There’s scant evidence that any of these allegedly dreadful infractions actually has any significant effect on road safety. Riders jumping red lights, for example, are not involved in a large number of crashes. Hardly surprising, as nobody is going to deliberately put themselves under a bus by jumping a red light; they’re going to get well ahead of the stopped traffic and make sure the coast is clear.

Unfortunately, though, we buy into these anti-cyclist stories and turn on ourselves. Take the most egregious recent example, the Sunday Times’ and Daily Mail’s orgy of victim-blaming directed at ‘zombie cyclists’ using MP3 players. A careful reading of that article reveals exactly no proven instances of a cyclist hurting someone or coming to harm because they were wearing headphones. Nevertheless, forum discussions were full of agreement from cyclists that wearing headphones while riding was Bad with a capital B.

Cyclists who join in with the mass media’s attacks on us seem to believe that if we would just obey every last road rule, the rest of society would accept us. Motorists would stop cutting us up and giving us a hard time for not paying the mythical ‘road tax’ if we stopped at every last red light; councils wouldn’t build mixed-use and separated paths if people didn’t ride on the pavement, and so on.

But the iPod zombie story demonstrates quite the opposite. Here’s something entirely made up by journalists who have clearly decided to write a cyclist-bashing story – or recycle the anecdotes in a cyclist-bashing press release, given how similar the Mail’s and the Times’ stories were. Even if we all behaved perfectly, people like this would make up new reasons to hate us. Let’s not help them out. It’s time to stop joining in the anti-bike game.

The number of other road users hurt by cyclists is tiny, compared to the 3,000 road deaths per year and the 600 or so pedestrians killed by motor vehicles. While we’re not killing other road users, we’re also not filling the air with fumes and particulates, not helping to warm up the planet, not damaging road surfaces, not creating congestion, not needing vast swathes of parking space and not dropping dead of heart attacks and other diseases of sloth at anywhere near the general rate.
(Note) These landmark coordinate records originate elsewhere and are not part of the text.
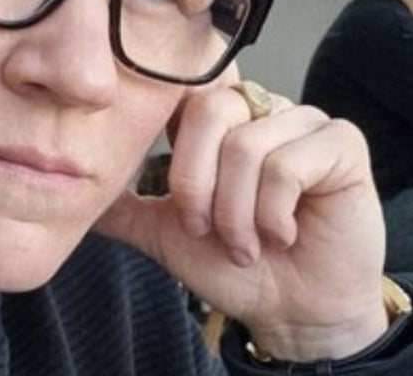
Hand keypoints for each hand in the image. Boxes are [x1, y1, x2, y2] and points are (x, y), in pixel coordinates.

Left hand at [95, 82, 387, 361]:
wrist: (294, 312)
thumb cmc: (236, 266)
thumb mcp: (168, 234)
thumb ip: (125, 205)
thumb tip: (71, 188)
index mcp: (223, 119)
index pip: (182, 100)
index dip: (178, 159)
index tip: (187, 211)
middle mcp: (262, 107)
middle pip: (210, 113)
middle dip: (200, 188)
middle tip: (212, 233)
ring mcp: (304, 120)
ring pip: (247, 146)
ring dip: (239, 214)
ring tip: (251, 244)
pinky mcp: (341, 143)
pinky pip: (289, 164)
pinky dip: (275, 214)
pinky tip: (286, 234)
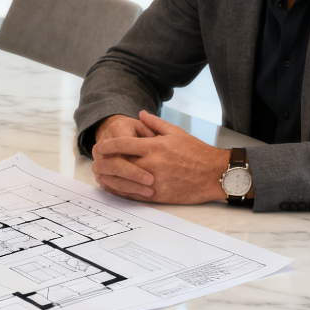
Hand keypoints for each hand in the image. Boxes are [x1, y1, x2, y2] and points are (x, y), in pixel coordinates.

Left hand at [91, 110, 229, 203]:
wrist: (215, 174)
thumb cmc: (197, 152)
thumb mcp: (176, 132)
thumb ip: (155, 123)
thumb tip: (140, 114)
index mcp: (155, 146)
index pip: (122, 144)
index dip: (106, 146)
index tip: (97, 147)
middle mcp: (152, 163)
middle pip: (118, 163)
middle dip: (103, 162)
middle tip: (94, 162)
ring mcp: (154, 181)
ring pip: (123, 181)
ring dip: (108, 178)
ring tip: (100, 175)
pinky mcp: (159, 195)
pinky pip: (134, 194)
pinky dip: (121, 191)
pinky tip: (113, 188)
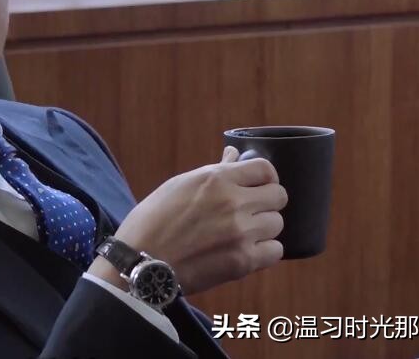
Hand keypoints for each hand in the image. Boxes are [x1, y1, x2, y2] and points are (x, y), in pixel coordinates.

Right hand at [90, 146, 286, 295]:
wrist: (140, 261)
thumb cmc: (152, 220)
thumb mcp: (179, 185)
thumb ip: (215, 171)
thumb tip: (235, 156)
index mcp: (216, 179)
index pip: (265, 169)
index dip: (265, 177)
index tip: (258, 185)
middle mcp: (233, 202)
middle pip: (278, 196)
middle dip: (266, 202)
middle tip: (250, 210)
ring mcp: (241, 233)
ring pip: (277, 224)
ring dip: (263, 228)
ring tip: (242, 233)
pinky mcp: (243, 261)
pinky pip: (275, 251)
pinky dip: (264, 251)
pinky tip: (245, 250)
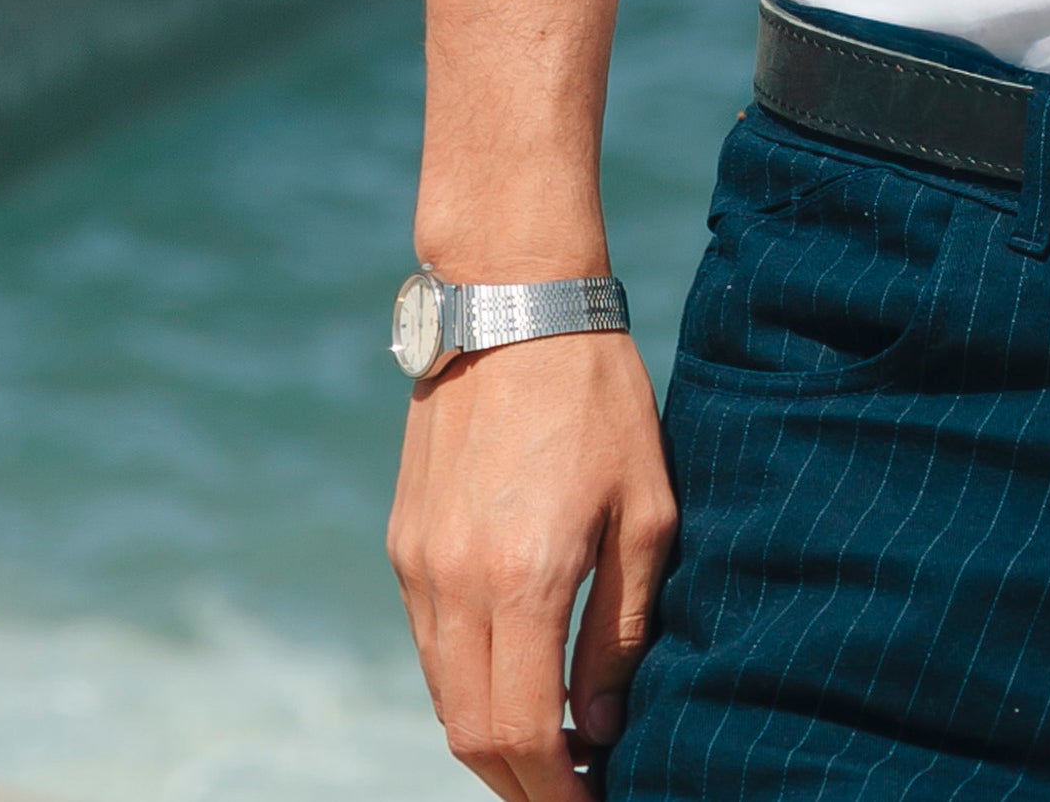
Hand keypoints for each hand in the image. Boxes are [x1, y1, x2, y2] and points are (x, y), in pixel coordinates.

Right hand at [388, 328, 677, 800]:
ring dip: (491, 740)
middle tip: (575, 792)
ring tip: (552, 748)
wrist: (510, 297)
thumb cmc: (598, 397)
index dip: (558, 795)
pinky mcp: (403, 539)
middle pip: (471, 736)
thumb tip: (595, 730)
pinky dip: (466, 686)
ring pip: (442, 697)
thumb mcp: (646, 513)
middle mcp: (454, 581)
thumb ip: (619, 633)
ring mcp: (418, 562)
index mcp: (523, 577)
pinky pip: (428, 645)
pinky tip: (515, 677)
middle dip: (522, 785)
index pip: (523, 735)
The problem on the roads remains that far too many people should not be in charge of a motorised steel weapon. When roughly 40 pedestrians a year are killed by motor vehicles on the pavement, it’s hard to understand why pavement cycling and other trivial breaches of the Highway Code attract such vitriol.

Yes, cyclists break the rules. But when we do, in the vast majority of cases, nobody dies. When motorists break the rules, people die, and that’s where our outrage should be directed.